Armutssichere Rente: 16,50 Euro sollten es schon sein
Wer im Alter sorgenfrei leben will, sollte in der Berufslaufbahn genug verdienen. „Wenn ein Beschäftigter 45 Jahre in Vollzeit arbeitet, dann sollte er heute mindestens 16,50 Euro verdienen“, sagte Günther. Dann bekomme dieser Beschäftigte nämlich eine Bruttorente, die mit 1500 Euro deutlich oberhalb der Grundsicherung liege. Wer nur 40 Jahre schaffe, könne nur eine Bruttorente von knapp 1300 Euro erwarten.
Auch Staat würde von höheren Löhnen profitieren
Von höheren Löhnen würde auch der Staat profitieren, wie die NGG und Pestel-Institutschef Günther betonen. Stiege der Lohn aller, die weniger als 14 Euro verdienen, auf 14 Euro, dann könnte der Staat mit zehn Milliarden Euro zusätzlicher Einnahmen der Sozialversicherungen rechnen sowie zwei Milliarden Euro zusätzliche Einkommenssteuer.

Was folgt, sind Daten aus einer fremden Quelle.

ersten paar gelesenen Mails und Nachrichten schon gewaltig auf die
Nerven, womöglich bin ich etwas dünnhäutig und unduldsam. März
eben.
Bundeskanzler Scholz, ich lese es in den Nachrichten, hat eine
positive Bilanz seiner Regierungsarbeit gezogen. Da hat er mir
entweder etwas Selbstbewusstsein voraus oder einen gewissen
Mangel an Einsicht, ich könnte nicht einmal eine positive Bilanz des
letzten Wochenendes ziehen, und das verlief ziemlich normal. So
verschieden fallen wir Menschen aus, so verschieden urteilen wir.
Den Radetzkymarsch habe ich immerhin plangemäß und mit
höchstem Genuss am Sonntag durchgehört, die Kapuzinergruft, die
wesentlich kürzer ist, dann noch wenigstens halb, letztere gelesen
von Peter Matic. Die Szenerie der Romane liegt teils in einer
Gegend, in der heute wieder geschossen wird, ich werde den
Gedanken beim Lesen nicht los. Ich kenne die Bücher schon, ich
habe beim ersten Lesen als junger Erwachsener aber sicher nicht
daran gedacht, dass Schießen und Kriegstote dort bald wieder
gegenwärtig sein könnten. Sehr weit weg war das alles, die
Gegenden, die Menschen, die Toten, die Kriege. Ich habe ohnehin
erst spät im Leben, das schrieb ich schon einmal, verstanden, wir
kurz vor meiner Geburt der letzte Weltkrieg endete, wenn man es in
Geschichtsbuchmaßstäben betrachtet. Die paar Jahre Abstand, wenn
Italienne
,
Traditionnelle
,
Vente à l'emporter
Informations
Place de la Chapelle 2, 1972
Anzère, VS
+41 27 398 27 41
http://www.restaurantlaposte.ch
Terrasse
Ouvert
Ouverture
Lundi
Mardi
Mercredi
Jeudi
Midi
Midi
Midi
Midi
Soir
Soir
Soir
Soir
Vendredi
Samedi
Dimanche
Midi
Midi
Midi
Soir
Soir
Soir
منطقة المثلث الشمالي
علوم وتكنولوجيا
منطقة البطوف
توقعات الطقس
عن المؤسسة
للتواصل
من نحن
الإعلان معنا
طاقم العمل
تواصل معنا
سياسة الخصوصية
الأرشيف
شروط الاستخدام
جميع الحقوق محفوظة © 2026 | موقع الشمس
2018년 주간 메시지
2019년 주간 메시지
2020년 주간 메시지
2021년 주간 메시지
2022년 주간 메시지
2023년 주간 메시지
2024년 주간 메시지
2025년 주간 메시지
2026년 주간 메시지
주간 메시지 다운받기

Die Gewerkschaft forderte auch strengere Kontrollen der Einhaltung des Mindestlohns und eine Verdopplung des Personals der Finanzkontrolle Schwarzarbeit. „Nur ein kontrollierter Mindestlohn ist auch ein gezahlter Mindestlohn“, sagte NGG-Vize Freddy Adjan. Quer durch alle Branchen könnten Unternehmen damit rechnen, „dass nur alle 40 Jahre ein einziges Mal ein Kontrolleur der Finanzkontrolle Schwarzarbeit vorbeikommt“. Im Hotel- und Gaststättengewerbe kontrolliere der Zoll im Schnitt alle 15 Jahre, so Adjan. „Auch das ist ein kalkulierbares Risiko, das viele Unternehmen in Kauf nehmen.“
Der Gewerkschaftstag der NGG läuft noch bis Freitag. Unter dem Motto „Zukunft gemeinsam machen“ debattieren die NGG-Mitglieder über die Zukunft ihrer Gewerkschaft. Am Dienstag bestätigten 147 Delegierte das NGG-Führungstrio im Amt. Guido Zeitler erhielt 88 Prozent der Stimmen. Der gelernte Hotelfachmann führt die NGG seit 2018. Sein wichtigstes Ziel in den kommenden fünf Jahren sei es, den Tariflohn fester zu verankern und den Trend der sinkenden Tarifbindung zu stoppen und umzukehren, sagte Zeitler. Als stellvertretende Vorsitzende wurden Claudia Tiedge und Freddy Adjan gewählt. Die NGG hat nach eigenen Angaben rund 190 000 Mitglieder.